DONDE Â RESPOSTA À PRIMEIRA OBJEÇÃO. –­ Deus conhece todas as coisas ocultas, Por isso, os pecados ocultos estão para o juízo divino, como os públicos, para o humano. E contudo, muitas vezes Deus repreende os pecadores por uma como secreta advertência, inspirando-os interiormente, quando acordados ou adormecidos, conforme aquilo de Jó: Por sonho de visão noturna, quando cai sopôr sobre os homens, então abre os ouvidos aos homens e, admoestando-os, lhes adverte o que devem fazer, para apartar o homem daquilo que faz.

RESPOSTA À SEGUNDA. – O Senhor, como Deus, tinha por público o pecado de Judas; e por isso podia logo torná-lo tal. Contudo não o fez, mas com palavras veladas increpou-lho. – Pedro, porém, publicou o pecado oculto de Ananias e de Safira, como executor de Deus, pela revelação de quem conheceu o pecado. – Quanto a José, devemos crer, embora o não esteja escrito, que, por vezes, admoestou os irmãos. Ou podemos dizer que o pecado era público entre eles; por isso, a Escritura diz, no plural: acusou seus irmãos.

RESPOSTA À TERCEIRA. – Quando há perigo de serem ofendidos muitos, não se aplicam essas palavras do Senhor, porque, então, o nosso irmão pecador não peca só contra nós.
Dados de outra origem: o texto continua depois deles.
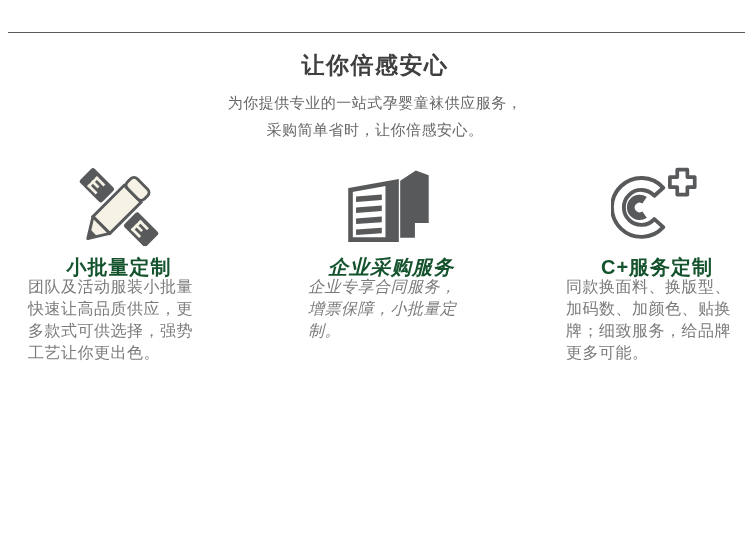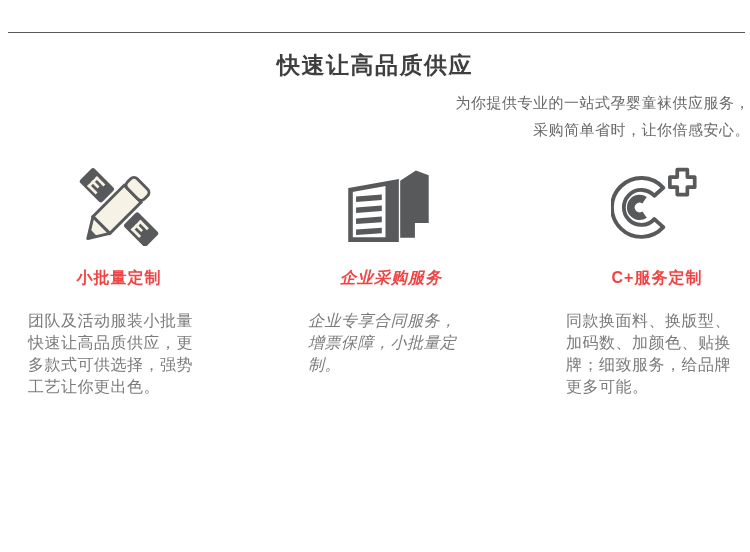--- a/index.html
+++ b/index.html
@@ -16,51 +16,51 @@
   }
 
   .section-title {
     position: absolute; top: 50px; left: 0; width: 100%;
     text-align: center; font-size: 23px; font-weight: bold;
     color: #3f3f3f; letter-spacing: 1.5px;
   }
 
   .section-subtitle {
     position: absolute; top: 89px; left: 0; width: 100%;
-    text-align: right; font-size: 15px; line-height: 27px;
+    text-align: center; font-size: 15px; line-height: 27px;
     color: #686868; letter-spacing: 0.5px; white-space: pre-line;
   }
 
   .feature { position: absolute; top: 168px; }
   .feature-1 { left: 28px;  width: 182px; }
   .feature-2 { left: 308px; width: 166px; font-style: italic; }
   .feature-3 { left: 566px; width: 182px; }
 
   .icon-box {
     height: 80px; display: flex; align-items: center; justify-content: center;
   }
 
   .feature-title {
-    margin-top: 20px; height: 22px; text-align: center;
-    font-size: 16px; font-weight: bold; color: #ef4444; letter-spacing: 1px;
+    margin-top: 6px; height: 22px; text-align: center;
+    font-size: 20px; font-weight: bold; color: #14532d; letter-spacing: 1px;
   }
 
   .feature-desc {
-    margin-top: 20px; font-size: 16px; line-height: 22px;
+    font-size: 16px; line-height: 22px;
     color: #7b7b7b; letter-spacing: 0.5px; white-space: pre-line;
   }
 </style>
 </head>
 <body>
 
 <div class="page">
 
   <div class="top-divider"></div>
 
-  <div class="section-title">快速让高品质供应</div>
+  <div class="section-title">让你倍感安心</div>
 
   <div class="section-subtitle">为你提供专业的一站式孕婴童袜供应服务，
 采购简单省时，让你倍感安心。</div>
 
   <div class="feature feature-1">
     <div class="icon-box">
       <span>
         <svg width="92" height="80" viewBox="0 0 100 87">
 
           <g transform="rotate(45 50 45)">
RESPOSTA À QUARTA. – Essas proclamações feitas nos capítulos dos religiosos são de certos pecados leves, que não prejudicam à boa fama. Por isso, são antes, umas como rememorações das culpas esquecidas, do que acusações ou denúncias. Se fossem tais, porém, que infamassem o irmão, procederia contra o preceito do Senhor quem, desse modo, lhe publicasse o pecado.
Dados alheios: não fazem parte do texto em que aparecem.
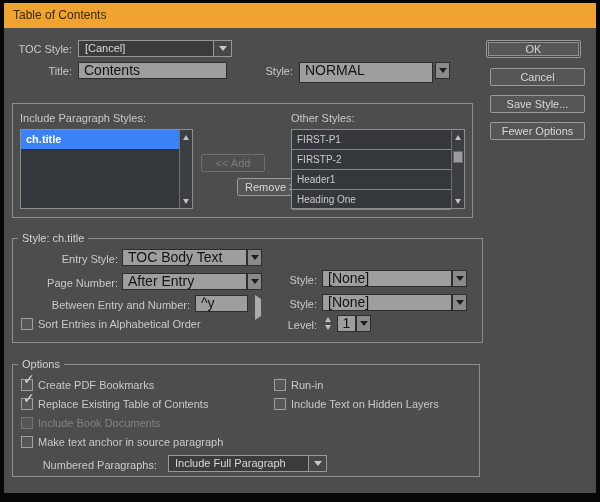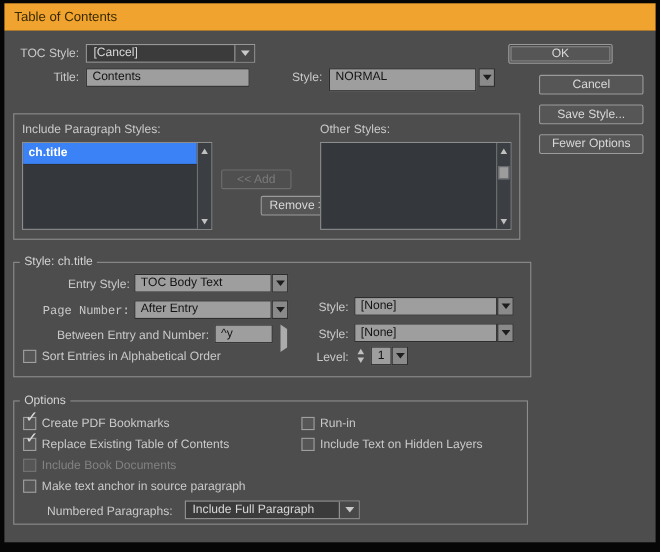--- a/index.html
+++ b/index.html
@@ -8,21 +8,21 @@
   .dialog { position:relative; width:600px; height:502px; background:#060606; }
   .titlebar { position:absolute; left:4px; top:3px; width:592px; height:25px;
               background:#f0a32e; color:#3a2a00; font-size:12px; line-height:25px;
               padding-left:9px; }
   .body-panel { position:absolute; left:4px; top:28px; width:592px; height:465px;
                 background:#4d4d4d; }
   .abs { position:absolute; }
   .lbl { position:absolute; color:#c9c9c9; font-size:11px; line-height:16px; white-space:nowrap; }
   .r { text-align:right; }
   .field-light { position:absolute; background:#9e9e9e; border:1px solid #2d2d2d;
-                 color:#131313; font-size:11px; line-height:15px; padding:0 5px;
+                 color:#131313; font-size:14px; line-height:15px; padding:0 5px;
                  white-space:nowrap; overflow:hidden; }
   .dd-dark { position:absolute; background:#3b3b3b; border:1px solid #989898;
              color:#d8d8d8; font-size:11px; line-height:15px; padding:0 6px;
              white-space:nowrap; }
   .dd-dark .arrow { position:absolute; right:0; top:0; bottom:0; width:18px;
                     background:#484848; border-left:1px solid #989898;
                     display:flex; align-items:center; justify-content:center; }
   .arrow-btn { position:absolute; width:15px; background:#8a8a8a; border:1px solid #2d2d2d;
                display:flex; align-items:center; justify-content:center; }
   .tri-dn-l { width:0; height:0; border-left:4px solid transparent; border-right:4px solid transparent; border-top:5px solid #c9c9c9; }
@@ -75,21 +75,21 @@
   </div>
 
   <div class="lbl r" style="left:0;top:63px;width:72px;">Title:</div>
   <div class="field-light" style="left:78px;top:62px;width:149px;height:17px;">Contents</div>
   <div class="lbl r" style="left:245px;top:63px;width:48px;">Style:</div>
   <div class="field-light" style="left:299px;top:62px;width:134px;height:21px;">NORMAL</div>
   <div class="arrow-btn" style="left:435px;top:62px;height:17px;">
       <i class="tri-dn-d"></i>
     </div>
 
-  <div class="btn focus" style="left:462px;top:40px;width:95px;height:18px;line-height:17px;">OK</div>
+  <div class="btn focus" style="left:486px;top:40px;width:95px;height:18px;line-height:17px;">OK</div>
   <div class="btn" style="left:490px;top:68px;width:95px;height:18px;line-height:17px;">Cancel</div>
   <div class="btn" style="left:490px;top:95px;width:95px;height:18px;line-height:17px;">Save Style...</div>
   <div class="btn" style="left:490px;top:122px;width:95px;height:18px;line-height:17px;">Fewer Options</div>
 
   <div class="group" style="left:12px;top:103px;width:461px;height:115px;"></div>
 
   <div class="lbl" style="left:20px;top:110px;">Include Paragraph Styles:</div>
   <div class="listbox" style="left:20px;top:129px;width:173px;height:80px;">
     <div class="list-items">
       <div class="list-item selected">ch.title</div>
@@ -102,41 +102,47 @@
           <i class="tri-dn-s"></i>
         </div>
     </div>
   </div>
 
   <div class="btn disabled" style="left:201px;top:154px;width:64px;height:18px;line-height:17px;">&lt;&lt; Add</div>
   <div class="btn" style="left:201px;top:178px;width:73px;height:18px;line-height:17px;margin-left:36px;">Remove &gt;&gt;</div>
 
   <div class="lbl" style="left:291px;top:110px;">Other Styles:</div>
   <div class="listbox" style="left:291px;top:129px;width:174px;height:80px;">
+    <div class="list-items">
+      <div class="list-item">FIRST-P1</div>
+      <div class="list-item">FIRSTP-2</div>
+      <div class="list-item">Header1</div>
+      <div class="list-item">Heading One</div>
+    </div>
     <div class="scrollbar">
       <div class="sb-btn top">
           <i class="tri-up-s"></i>
         </div>
       <div class="sb-thumb" style="top:21px;height:12px;"></div>
       <div class="sb-btn bottom">
           <i class="tri-dn-s"></i>
         </div>
     </div>
   </div>
 
   <div class="group" style="left:12px;top:238px;width:471px;height:105px;"></div>
   <div class="group-label" style="left:18px;top:232px;">Style: ch.title</div>
 
   <div class="lbl r" style="left:20px;top:251px;width:98px;">Entry Style:</div>
   <div class="field-light" style="left:122px;top:249px;width:125px;height:17px;">TOC Body Text</div>
   <div class="arrow-btn" style="left:247px;top:249px;height:17px;">
       <i class="tri-dn-d"></i>
     </div>
 
-  <div class="lbl r" style="left:20px;top:275px;width:98px;font-family:Liberation Mono, monospace;">Page Number:</div>
+  <div class="lbl r" style="left:20px;top:275px;width:98px;">Page Number:</div>
   <div class="field-light" style="left:122px;top:273px;width:125px;height:17px;">After Entry</div>
   <div class="arrow-btn" style="left:247px;top:273px;height:17px;">
       <i class="tri-dn-d"></i>
     </div>
 
   <div class="lbl r" style="left:10px;top:297px;width:180px;">Between Entry and Number:</div>
   <div class="field-light" style="left:195px;top:295px;width:53px;height:17px;">^y</div>
   <div class="abs" style="left:255px;top:299px;"><i class="tri-rt"></i></div>
 
   <div class="cb" style="left:21px;top:318px;">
RESPOSTA À QUINTA. – Não se deve obedecer ao prelado, contrariando ao preceito divino, conforme aquilo da Escritura: Importa obedecer mais a Deus do que aos homens, Por onde, quando o prelado manda que se lhe diga o que alguém sabe que deve ser corrigido, há de entender-se essa injunção retamente, salva a ordem da correção fraterna; quer a injunção seja feita comumente a todos, quer a alguém especialmente. Mas se o prelado mandar expressamente, contra essa ordem instituída pois Deus, tanto pecaria mandando, como quem lhe obedecesse, quase procedendo ambos contra o preceito do Senhor; e portanto não se lhe deve obedecer. Porque não o prelado, mas só Deus é o juiz das coisas ocultas. Por isso não tem nenhum poder de mandar sobre o que é oculto, senão enquanto isso se manifesta por certos indícios, como pela má fama ou por determinadas suspeitas. E nesses casos o prelado pode mandar do mesmo modo que o juiz secular ou o eclesiástico pode exigir o juramento de se dizer a verdade.